Try it: Please write out only the lines from the line with "41: (887, 5, 3.74)" to the line with "14: (136, 199, 2.69)", inclusive, exactly as they stand below, without the pictures.

Records supplied:
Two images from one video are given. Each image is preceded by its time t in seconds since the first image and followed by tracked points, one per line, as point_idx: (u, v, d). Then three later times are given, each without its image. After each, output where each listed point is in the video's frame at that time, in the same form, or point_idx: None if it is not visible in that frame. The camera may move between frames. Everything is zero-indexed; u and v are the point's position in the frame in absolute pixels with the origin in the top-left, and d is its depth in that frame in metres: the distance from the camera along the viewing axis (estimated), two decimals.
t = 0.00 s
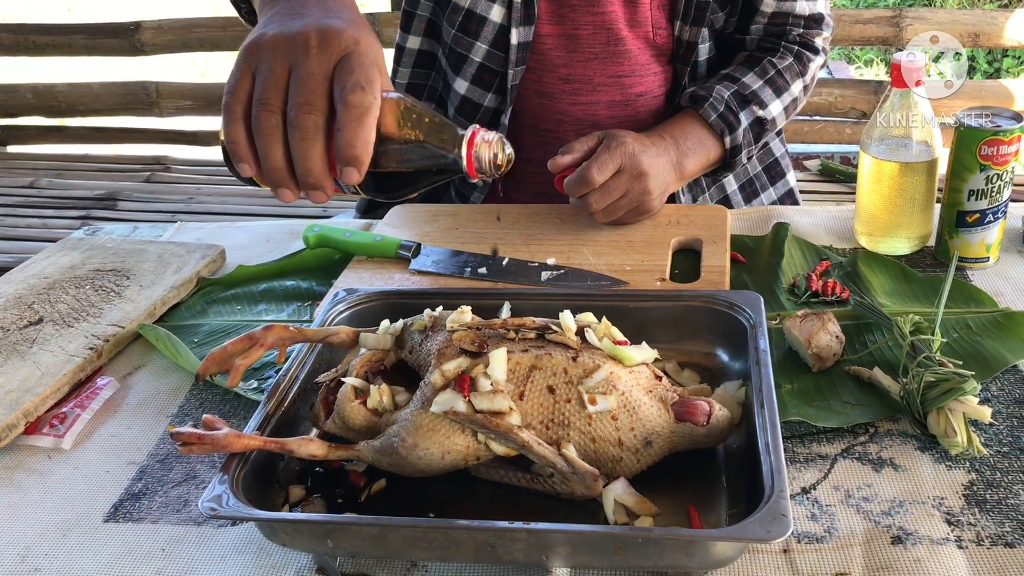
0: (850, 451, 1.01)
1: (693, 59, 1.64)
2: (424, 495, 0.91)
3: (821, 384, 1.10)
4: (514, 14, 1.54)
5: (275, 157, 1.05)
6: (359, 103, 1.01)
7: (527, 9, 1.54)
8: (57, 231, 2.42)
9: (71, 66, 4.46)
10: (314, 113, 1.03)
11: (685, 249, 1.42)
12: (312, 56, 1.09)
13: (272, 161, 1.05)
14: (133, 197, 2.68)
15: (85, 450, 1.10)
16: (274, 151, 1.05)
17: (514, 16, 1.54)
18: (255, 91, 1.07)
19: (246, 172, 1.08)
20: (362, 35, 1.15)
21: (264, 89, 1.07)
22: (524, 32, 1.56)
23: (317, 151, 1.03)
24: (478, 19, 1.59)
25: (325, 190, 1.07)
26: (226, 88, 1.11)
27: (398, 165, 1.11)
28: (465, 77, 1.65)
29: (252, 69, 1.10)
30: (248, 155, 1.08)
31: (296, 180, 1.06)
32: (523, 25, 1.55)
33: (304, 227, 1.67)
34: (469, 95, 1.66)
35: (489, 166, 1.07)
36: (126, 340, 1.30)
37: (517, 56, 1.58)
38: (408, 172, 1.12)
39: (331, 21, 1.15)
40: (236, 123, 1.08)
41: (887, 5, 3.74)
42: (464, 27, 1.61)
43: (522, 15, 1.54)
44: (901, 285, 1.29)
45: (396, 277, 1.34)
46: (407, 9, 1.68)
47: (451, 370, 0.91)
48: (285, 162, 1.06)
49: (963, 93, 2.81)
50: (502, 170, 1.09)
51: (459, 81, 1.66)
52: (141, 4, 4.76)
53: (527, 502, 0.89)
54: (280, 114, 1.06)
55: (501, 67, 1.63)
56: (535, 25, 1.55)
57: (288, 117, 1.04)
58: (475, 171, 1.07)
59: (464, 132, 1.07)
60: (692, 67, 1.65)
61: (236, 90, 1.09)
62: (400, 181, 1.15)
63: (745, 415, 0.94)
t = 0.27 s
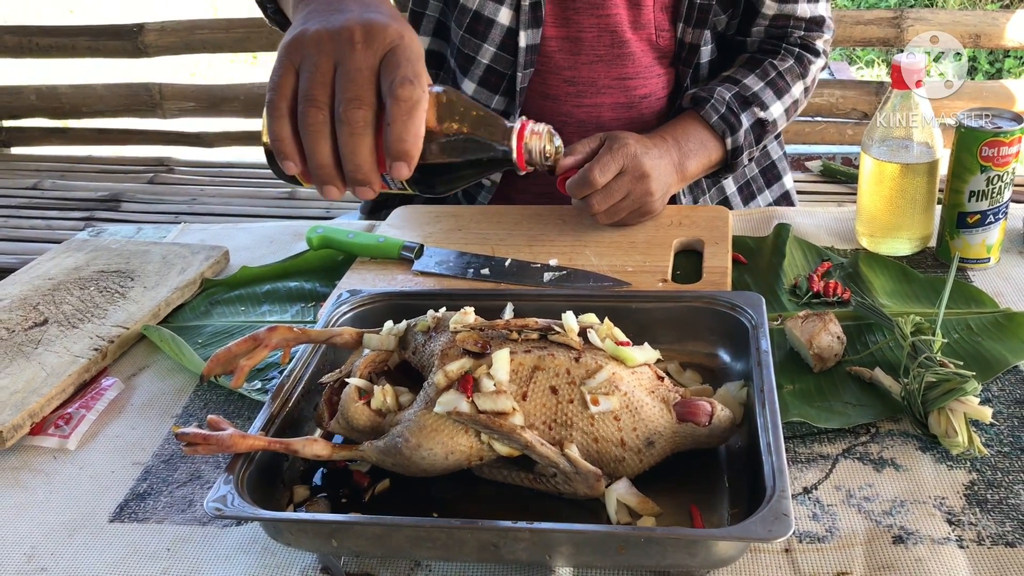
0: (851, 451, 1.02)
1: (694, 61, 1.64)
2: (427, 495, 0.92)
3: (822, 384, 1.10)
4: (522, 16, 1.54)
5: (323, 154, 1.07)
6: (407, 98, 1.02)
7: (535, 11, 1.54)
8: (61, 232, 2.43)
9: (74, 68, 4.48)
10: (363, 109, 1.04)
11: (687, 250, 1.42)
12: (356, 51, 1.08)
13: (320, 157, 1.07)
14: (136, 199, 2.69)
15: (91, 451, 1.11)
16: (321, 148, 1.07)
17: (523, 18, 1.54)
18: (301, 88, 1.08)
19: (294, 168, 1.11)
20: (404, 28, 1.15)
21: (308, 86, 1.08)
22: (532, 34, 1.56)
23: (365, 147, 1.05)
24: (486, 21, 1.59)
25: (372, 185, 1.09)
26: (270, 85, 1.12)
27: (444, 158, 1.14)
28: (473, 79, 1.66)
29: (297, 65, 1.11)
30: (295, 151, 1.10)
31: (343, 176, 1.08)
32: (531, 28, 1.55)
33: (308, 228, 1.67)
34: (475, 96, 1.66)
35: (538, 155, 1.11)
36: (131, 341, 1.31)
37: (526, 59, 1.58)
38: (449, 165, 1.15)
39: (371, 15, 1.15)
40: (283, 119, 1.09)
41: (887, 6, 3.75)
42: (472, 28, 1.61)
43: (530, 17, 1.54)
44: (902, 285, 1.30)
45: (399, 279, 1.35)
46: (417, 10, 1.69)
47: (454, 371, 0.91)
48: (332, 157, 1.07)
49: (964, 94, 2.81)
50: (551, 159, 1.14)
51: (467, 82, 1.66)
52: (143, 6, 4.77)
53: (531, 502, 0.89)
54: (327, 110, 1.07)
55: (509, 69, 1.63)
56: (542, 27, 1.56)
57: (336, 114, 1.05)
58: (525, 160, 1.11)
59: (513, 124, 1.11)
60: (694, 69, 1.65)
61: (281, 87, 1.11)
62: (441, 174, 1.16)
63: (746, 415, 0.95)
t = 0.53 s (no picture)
0: (855, 452, 1.02)
1: (697, 63, 1.64)
2: (431, 496, 0.92)
3: (825, 385, 1.10)
4: (526, 19, 1.54)
5: (357, 154, 0.99)
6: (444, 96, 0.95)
7: (539, 14, 1.54)
8: (64, 234, 2.43)
9: (76, 69, 4.48)
10: (397, 106, 0.97)
11: (690, 251, 1.42)
12: (388, 47, 1.01)
13: (353, 157, 1.00)
14: (139, 200, 2.70)
15: (95, 452, 1.11)
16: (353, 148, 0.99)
17: (526, 21, 1.54)
18: (330, 86, 1.00)
19: (323, 169, 1.03)
20: (435, 23, 1.07)
21: (339, 83, 1.00)
22: (535, 37, 1.56)
23: (400, 148, 0.97)
24: (489, 23, 1.59)
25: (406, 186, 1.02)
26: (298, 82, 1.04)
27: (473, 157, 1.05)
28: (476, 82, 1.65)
29: (326, 62, 1.03)
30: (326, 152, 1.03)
31: (375, 177, 1.01)
32: (534, 30, 1.55)
33: (310, 230, 1.67)
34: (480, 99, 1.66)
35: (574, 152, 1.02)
36: (134, 342, 1.31)
37: (528, 61, 1.58)
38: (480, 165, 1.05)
39: (403, 11, 1.08)
40: (313, 119, 1.02)
41: (889, 6, 3.74)
42: (474, 31, 1.60)
43: (534, 20, 1.54)
44: (905, 286, 1.30)
45: (402, 280, 1.35)
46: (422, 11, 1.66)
47: (458, 371, 0.91)
48: (365, 158, 1.00)
49: (966, 95, 2.81)
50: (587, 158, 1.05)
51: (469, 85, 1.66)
52: (146, 7, 4.78)
53: (535, 503, 0.89)
54: (359, 108, 1.00)
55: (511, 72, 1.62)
56: (545, 30, 1.55)
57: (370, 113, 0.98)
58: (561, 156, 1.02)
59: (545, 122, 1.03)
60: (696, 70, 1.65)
61: (309, 85, 1.03)
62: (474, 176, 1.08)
63: (750, 416, 0.95)
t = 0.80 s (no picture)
0: (854, 451, 1.02)
1: (696, 64, 1.64)
2: (431, 496, 0.92)
3: (825, 385, 1.10)
4: (525, 21, 1.54)
5: (349, 152, 1.01)
6: (435, 92, 0.96)
7: (539, 16, 1.54)
8: (64, 234, 2.44)
9: (77, 70, 4.49)
10: (388, 104, 0.98)
11: (689, 251, 1.42)
12: (380, 46, 1.02)
13: (346, 155, 1.01)
14: (139, 201, 2.70)
15: (94, 453, 1.11)
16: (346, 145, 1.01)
17: (526, 24, 1.54)
18: (323, 86, 1.02)
19: (317, 168, 1.05)
20: (429, 20, 1.08)
21: (332, 82, 1.01)
22: (535, 40, 1.56)
23: (391, 144, 0.99)
24: (488, 26, 1.58)
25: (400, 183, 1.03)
26: (292, 83, 1.05)
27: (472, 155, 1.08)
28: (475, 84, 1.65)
29: (318, 62, 1.04)
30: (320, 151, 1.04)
31: (369, 175, 1.03)
32: (534, 33, 1.55)
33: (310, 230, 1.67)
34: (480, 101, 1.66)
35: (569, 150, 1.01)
36: (134, 343, 1.31)
37: (529, 64, 1.58)
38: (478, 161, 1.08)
39: (396, 9, 1.09)
40: (306, 119, 1.03)
41: (889, 6, 3.75)
42: (474, 34, 1.59)
43: (533, 22, 1.54)
44: (905, 286, 1.30)
45: (402, 281, 1.35)
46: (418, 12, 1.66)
47: (457, 371, 0.91)
48: (357, 156, 1.01)
49: (966, 95, 2.81)
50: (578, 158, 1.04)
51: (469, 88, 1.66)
52: (146, 8, 4.78)
53: (534, 503, 0.90)
54: (352, 106, 1.01)
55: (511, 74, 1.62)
56: (545, 32, 1.55)
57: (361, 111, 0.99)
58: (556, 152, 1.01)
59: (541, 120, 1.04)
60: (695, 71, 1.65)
61: (302, 85, 1.04)
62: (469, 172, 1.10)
63: (750, 416, 0.95)
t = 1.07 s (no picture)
0: (855, 451, 1.02)
1: (695, 65, 1.65)
2: (432, 496, 0.92)
3: (825, 385, 1.10)
4: (525, 22, 1.54)
5: (287, 168, 0.97)
6: (376, 111, 0.92)
7: (539, 17, 1.54)
8: (64, 235, 2.44)
9: (77, 71, 4.49)
10: (328, 122, 0.95)
11: (690, 251, 1.42)
12: (327, 64, 1.02)
13: (285, 172, 0.97)
14: (139, 202, 2.70)
15: (95, 453, 1.11)
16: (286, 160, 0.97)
17: (526, 24, 1.54)
18: (267, 99, 1.00)
19: (259, 183, 1.02)
20: (382, 42, 1.08)
21: (276, 96, 0.99)
22: (536, 41, 1.56)
23: (330, 162, 0.95)
24: (488, 27, 1.58)
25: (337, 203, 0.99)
26: (240, 94, 1.04)
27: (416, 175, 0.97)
28: (476, 84, 1.65)
29: (267, 75, 1.03)
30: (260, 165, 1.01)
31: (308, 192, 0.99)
32: (535, 33, 1.55)
33: (311, 231, 1.68)
34: (480, 103, 1.66)
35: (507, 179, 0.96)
36: (135, 344, 1.31)
37: (529, 64, 1.58)
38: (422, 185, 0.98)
39: (348, 27, 1.09)
40: (249, 131, 1.00)
41: (888, 6, 3.75)
42: (474, 34, 1.60)
43: (533, 23, 1.54)
44: (905, 286, 1.30)
45: (403, 281, 1.36)
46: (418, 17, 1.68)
47: (458, 372, 0.91)
48: (297, 173, 0.98)
49: (965, 94, 2.81)
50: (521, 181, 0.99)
51: (470, 88, 1.66)
52: (146, 8, 4.78)
53: (535, 503, 0.90)
54: (294, 121, 0.98)
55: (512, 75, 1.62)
56: (546, 33, 1.55)
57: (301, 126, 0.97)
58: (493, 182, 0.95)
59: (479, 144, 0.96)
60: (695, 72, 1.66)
61: (249, 96, 1.02)
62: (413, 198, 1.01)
63: (750, 415, 0.95)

Result of this task:
41: (887, 5, 3.74)
42: (464, 27, 1.61)
43: (522, 15, 1.54)
44: (901, 285, 1.29)
45: (396, 277, 1.34)
46: (407, 9, 1.68)
47: (451, 370, 0.91)
48: (285, 162, 1.06)
49: (963, 93, 2.81)
50: (502, 170, 1.09)
51: (459, 81, 1.66)
52: (141, 4, 4.76)
53: (527, 502, 0.89)
54: (280, 114, 1.06)
55: (501, 67, 1.63)
56: (535, 25, 1.55)
57: (288, 117, 1.04)
58: (475, 171, 1.07)
59: (464, 132, 1.07)
60: (692, 67, 1.65)
61: (236, 90, 1.09)
62: (400, 181, 1.15)
63: (745, 415, 0.94)
t = 0.27 s
0: (851, 451, 1.02)
1: (694, 61, 1.64)
2: (427, 495, 0.92)
3: (822, 384, 1.10)
4: (522, 16, 1.54)
5: (323, 154, 1.07)
6: (407, 98, 1.02)
7: (535, 11, 1.54)
8: (61, 232, 2.43)
9: (74, 68, 4.48)
10: (363, 109, 1.04)
11: (687, 250, 1.42)
12: (356, 51, 1.08)
13: (320, 157, 1.07)
14: (136, 199, 2.69)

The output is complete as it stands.